The most difficult part of a single-molecule tracking experiment is sensing the position of the molecule. Both the excitation laser beam and the detection optics are cylindrically symmetric, so it is impossible to determine the position of the molecule in the plane perpendicular to the laser beam. Furthermore, the optics and beam have reflection symmetry above and below the focal plane of the beam, so it is impossible to determine the molecule's position along that axis as well. In order to sense the particle's position, these symmetries must be broken.

On the left, we illustrate the method we use for symmetry breaking in the plane perpendicular to the optical axis of the microscope. The laser beam is translated rapidly in a circular orbit about the origin O, resulting in a fluorescence signal that is brightest when the beam is close to the particle and dimmest when it is far away (see the plot on the right). This method was first proposed by Jörg Enderlein in 2000[4], first implemented by Enrico Gratton in 2003[5], and adopted by our group a year later. Our group's final-generation two-dimensional tracking apparatus was able to achieve localization of 210nm fluorescent spheres limited almost entirely by photon-counting noise using this technique[7]; this is a testament to its robustness. By encoding position information on a high-frequency component of the fluorescence signal we avoid low-frequency sources of noise that plague other localization methods, and by using an off-the-shelf DSP lock-in amplifier to demodulate the fluorescence signal we achieve low-noise position estimates without complicated computer software or unnecessary digital hardware.

In the drawing on the left we illustrate the three-dimensional localization method developed in our group. We use two rotating lasers that are focused in two different planes within the sample. Localization along the x- and y-axes is done just as we described above, and localization along the z-axis uses the same principle: the fluorescence signal is brightest from the beam focused closest to the particle. We modulate the power of the two beams 180 degrees out-of-phase at a high frequency, so that we can measure which beam produces the brightest fluorescence. An illustration of the way this modulation affects the fluorescence intensity is shown in the plot on the right. Just as for x and y, we demodulate the fluorescence signal with a lock-in amplifier to extract information about the z-position of the molecule.

——

# Goals:
1. Summarize the passage on single-molecule tracking in two sentences.
2. From the passage on single-molecule tracking, render this sentence in Spanish: "We use two rotating lasers that are focused in two different planes within the sample."

——

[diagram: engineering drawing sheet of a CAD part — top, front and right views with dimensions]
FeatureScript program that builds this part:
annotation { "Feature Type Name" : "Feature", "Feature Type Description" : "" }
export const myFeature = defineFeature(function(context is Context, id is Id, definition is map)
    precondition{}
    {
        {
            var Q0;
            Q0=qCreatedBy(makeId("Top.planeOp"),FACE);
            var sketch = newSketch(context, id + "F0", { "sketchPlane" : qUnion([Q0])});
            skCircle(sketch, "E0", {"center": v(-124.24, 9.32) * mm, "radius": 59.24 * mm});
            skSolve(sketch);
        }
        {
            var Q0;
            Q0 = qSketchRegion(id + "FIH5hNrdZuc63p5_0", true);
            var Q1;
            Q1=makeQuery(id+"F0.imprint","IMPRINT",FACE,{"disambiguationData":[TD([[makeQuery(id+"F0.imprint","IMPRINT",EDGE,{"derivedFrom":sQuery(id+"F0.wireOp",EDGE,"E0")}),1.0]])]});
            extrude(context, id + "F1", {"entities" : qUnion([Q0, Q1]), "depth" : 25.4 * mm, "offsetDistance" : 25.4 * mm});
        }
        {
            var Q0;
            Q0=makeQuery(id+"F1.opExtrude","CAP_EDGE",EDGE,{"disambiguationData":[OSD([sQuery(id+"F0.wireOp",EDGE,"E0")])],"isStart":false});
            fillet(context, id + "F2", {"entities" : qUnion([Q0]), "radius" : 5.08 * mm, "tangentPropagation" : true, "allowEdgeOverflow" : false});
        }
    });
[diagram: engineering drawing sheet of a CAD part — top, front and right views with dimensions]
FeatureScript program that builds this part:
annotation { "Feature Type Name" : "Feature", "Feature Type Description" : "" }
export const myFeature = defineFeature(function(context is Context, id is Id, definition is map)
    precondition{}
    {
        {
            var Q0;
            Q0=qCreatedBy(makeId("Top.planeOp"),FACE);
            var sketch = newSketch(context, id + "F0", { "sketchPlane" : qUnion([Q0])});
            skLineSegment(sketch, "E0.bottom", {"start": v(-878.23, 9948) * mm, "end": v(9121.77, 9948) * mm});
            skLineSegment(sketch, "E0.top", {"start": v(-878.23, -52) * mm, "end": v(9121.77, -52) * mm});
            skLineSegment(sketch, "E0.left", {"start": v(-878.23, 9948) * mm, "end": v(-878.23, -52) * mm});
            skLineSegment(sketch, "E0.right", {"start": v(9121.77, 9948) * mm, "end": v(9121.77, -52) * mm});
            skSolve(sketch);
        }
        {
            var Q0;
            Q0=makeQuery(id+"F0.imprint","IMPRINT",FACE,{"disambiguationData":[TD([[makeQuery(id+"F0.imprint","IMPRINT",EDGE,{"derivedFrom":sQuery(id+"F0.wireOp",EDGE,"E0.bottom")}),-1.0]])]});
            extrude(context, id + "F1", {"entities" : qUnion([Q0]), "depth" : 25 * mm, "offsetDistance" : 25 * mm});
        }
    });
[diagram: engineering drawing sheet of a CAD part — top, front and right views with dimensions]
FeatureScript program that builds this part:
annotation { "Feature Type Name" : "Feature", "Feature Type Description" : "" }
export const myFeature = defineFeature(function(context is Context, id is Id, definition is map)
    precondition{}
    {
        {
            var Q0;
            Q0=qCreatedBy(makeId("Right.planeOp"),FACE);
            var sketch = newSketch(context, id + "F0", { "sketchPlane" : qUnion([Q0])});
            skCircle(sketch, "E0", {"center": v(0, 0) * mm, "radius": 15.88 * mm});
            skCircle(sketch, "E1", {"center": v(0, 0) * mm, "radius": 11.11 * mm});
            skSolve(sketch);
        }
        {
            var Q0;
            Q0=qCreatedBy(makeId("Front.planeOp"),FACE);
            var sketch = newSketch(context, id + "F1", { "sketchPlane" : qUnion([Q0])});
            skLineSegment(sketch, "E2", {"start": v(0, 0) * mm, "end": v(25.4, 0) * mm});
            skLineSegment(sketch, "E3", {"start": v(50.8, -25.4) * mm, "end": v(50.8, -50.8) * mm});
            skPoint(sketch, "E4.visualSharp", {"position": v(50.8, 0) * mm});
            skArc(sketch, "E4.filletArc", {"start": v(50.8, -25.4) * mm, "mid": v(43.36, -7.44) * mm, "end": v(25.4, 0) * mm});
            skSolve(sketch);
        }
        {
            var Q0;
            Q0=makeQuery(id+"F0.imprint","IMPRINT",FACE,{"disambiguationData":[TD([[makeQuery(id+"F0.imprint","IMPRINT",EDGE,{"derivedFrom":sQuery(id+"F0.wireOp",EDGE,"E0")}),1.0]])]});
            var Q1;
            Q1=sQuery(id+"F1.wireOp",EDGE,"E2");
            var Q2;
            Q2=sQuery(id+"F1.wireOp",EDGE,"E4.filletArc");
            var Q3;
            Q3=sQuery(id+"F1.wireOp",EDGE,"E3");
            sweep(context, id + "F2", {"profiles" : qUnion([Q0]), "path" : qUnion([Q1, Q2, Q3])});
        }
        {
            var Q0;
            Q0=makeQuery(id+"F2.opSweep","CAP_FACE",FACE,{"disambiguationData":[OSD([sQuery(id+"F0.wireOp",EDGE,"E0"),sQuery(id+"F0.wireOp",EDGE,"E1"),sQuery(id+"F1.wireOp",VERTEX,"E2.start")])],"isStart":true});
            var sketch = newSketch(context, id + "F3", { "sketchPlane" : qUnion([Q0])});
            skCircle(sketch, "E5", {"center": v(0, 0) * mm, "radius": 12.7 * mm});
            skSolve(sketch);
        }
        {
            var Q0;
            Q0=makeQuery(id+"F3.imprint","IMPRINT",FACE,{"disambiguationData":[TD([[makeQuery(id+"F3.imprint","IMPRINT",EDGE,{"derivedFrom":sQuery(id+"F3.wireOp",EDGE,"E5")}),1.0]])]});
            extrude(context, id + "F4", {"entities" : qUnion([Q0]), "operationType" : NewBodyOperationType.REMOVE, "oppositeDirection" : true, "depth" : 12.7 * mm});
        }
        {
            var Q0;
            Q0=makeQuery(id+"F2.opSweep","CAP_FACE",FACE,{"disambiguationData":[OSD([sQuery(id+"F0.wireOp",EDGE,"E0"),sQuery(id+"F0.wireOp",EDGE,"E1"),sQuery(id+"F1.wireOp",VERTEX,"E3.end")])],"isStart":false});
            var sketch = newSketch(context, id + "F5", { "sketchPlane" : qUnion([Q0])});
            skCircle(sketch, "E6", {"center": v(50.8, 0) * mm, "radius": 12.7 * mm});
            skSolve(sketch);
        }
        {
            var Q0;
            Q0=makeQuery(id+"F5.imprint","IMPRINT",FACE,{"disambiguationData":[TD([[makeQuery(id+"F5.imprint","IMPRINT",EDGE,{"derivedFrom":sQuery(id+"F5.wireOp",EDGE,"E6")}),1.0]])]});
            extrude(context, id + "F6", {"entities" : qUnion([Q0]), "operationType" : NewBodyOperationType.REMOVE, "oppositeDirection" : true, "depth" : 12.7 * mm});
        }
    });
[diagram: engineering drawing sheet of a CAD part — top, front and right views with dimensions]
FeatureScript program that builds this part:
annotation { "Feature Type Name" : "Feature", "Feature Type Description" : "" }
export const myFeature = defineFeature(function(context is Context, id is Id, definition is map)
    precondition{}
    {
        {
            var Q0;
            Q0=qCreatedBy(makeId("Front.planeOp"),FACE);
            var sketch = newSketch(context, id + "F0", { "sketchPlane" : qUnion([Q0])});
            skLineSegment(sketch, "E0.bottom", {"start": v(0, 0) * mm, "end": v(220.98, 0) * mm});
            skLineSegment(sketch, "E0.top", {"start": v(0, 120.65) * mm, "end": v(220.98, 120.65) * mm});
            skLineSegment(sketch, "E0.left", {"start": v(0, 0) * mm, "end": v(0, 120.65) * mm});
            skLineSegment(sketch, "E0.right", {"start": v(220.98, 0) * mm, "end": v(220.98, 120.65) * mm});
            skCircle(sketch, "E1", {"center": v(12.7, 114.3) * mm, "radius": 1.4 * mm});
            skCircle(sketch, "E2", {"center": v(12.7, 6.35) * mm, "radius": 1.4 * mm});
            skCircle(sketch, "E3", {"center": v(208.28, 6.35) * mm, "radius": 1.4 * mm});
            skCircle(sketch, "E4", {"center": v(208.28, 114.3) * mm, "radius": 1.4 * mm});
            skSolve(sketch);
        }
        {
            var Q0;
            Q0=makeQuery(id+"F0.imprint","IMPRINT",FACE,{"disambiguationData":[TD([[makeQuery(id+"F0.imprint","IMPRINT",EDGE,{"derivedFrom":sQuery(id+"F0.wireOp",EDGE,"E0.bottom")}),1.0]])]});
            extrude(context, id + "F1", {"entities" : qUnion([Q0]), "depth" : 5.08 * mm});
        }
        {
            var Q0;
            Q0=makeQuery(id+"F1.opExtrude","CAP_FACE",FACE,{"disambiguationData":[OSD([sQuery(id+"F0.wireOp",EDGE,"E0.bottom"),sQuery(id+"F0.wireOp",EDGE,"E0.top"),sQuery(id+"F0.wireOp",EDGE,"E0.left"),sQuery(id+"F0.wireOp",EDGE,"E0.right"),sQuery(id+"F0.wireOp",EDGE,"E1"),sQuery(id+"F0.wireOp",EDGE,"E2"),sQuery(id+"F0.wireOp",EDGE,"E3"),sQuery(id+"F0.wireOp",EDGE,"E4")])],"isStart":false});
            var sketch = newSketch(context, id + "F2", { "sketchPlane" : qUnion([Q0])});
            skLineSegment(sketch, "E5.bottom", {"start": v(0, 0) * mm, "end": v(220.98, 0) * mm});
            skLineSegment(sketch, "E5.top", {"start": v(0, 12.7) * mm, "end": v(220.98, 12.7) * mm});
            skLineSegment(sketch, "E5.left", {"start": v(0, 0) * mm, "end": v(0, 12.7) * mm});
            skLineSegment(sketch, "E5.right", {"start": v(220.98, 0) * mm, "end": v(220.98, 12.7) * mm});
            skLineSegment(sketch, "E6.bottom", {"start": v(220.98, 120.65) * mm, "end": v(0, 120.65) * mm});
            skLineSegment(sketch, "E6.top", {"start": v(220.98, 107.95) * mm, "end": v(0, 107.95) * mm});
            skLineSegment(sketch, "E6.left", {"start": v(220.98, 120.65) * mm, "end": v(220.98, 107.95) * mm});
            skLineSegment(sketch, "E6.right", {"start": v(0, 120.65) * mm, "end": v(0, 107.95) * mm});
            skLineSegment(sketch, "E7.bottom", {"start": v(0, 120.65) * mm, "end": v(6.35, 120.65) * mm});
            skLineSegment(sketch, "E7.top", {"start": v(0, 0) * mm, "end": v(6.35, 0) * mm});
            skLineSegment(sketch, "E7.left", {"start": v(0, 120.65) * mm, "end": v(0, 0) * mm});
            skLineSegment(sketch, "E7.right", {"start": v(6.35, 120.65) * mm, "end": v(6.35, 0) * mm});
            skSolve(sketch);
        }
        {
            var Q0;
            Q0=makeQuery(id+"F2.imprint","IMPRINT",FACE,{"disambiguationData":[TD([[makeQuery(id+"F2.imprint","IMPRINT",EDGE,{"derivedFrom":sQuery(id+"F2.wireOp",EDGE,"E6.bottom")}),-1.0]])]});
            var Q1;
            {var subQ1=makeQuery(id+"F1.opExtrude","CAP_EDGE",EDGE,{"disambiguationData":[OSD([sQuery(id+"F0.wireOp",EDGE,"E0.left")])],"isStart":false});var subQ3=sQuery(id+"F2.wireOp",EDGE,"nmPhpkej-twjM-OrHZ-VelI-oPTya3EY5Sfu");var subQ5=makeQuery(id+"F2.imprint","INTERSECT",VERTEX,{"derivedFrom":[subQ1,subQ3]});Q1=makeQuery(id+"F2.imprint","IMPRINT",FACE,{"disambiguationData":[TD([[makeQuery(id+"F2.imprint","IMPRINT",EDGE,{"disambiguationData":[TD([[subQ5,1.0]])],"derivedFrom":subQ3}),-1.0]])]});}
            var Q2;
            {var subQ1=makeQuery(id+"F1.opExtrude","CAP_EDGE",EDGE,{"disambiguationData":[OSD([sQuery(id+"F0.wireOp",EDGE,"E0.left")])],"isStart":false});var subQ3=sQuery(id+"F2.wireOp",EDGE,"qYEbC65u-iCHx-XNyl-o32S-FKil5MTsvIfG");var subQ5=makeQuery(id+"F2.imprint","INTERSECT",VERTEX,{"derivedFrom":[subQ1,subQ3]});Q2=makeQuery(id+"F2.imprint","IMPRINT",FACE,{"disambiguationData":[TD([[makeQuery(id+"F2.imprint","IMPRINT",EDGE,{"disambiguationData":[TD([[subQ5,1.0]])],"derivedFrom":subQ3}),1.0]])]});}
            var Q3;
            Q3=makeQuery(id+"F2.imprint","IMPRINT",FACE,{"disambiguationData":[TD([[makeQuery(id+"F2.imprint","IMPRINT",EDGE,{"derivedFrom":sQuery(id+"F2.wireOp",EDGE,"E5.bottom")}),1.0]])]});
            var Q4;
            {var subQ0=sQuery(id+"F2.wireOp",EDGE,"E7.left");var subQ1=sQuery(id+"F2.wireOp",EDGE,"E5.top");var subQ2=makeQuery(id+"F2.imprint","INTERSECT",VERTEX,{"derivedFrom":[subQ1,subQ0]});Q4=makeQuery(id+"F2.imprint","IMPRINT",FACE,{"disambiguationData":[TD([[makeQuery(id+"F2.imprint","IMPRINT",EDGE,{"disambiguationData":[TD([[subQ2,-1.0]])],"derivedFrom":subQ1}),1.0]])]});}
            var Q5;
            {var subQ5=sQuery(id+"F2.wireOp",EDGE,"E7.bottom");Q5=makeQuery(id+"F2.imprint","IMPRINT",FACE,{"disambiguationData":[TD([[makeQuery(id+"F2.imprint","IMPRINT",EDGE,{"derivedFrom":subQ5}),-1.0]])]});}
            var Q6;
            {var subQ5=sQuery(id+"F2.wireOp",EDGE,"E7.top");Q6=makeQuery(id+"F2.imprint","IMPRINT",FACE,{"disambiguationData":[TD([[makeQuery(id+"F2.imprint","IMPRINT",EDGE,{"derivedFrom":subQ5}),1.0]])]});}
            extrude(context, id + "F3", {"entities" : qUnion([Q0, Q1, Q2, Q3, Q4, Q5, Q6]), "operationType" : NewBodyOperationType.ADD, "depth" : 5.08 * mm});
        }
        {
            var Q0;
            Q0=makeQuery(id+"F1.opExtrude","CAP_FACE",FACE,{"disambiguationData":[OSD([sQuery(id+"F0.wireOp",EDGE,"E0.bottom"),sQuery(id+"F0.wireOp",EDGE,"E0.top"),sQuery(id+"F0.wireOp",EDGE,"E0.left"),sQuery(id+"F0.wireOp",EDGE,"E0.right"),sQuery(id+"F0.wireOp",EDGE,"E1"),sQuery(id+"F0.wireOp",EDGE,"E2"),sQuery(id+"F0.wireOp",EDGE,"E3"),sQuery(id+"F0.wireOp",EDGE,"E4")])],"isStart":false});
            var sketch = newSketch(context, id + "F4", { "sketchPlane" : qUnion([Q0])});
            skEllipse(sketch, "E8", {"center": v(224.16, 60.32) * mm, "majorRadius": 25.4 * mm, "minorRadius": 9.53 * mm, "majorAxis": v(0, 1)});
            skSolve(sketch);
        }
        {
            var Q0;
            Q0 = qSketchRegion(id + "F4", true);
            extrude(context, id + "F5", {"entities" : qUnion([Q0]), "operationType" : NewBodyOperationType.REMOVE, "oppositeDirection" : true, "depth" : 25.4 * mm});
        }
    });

——

# Final results:
1. Sensing a molecule's position in a single-molecule tracking experiment requires breaking the cylindrical symmetry and the reflection symmetry of the laser beam and detection optics. The group breaks these symmetries by moving the laser beam rapidly in a circular orbit so the fluorescence is brightest near the particle, and for three dimensions it adds a second rotating laser focused in a different plane, modulates the two beams' power 180 degrees out of phase, and demodulates the fluorescence signal with a lock-in amplifier.

2. Usamos dos láseres giratorios que están enfocados en dos planos diferentes dentro de la muestra.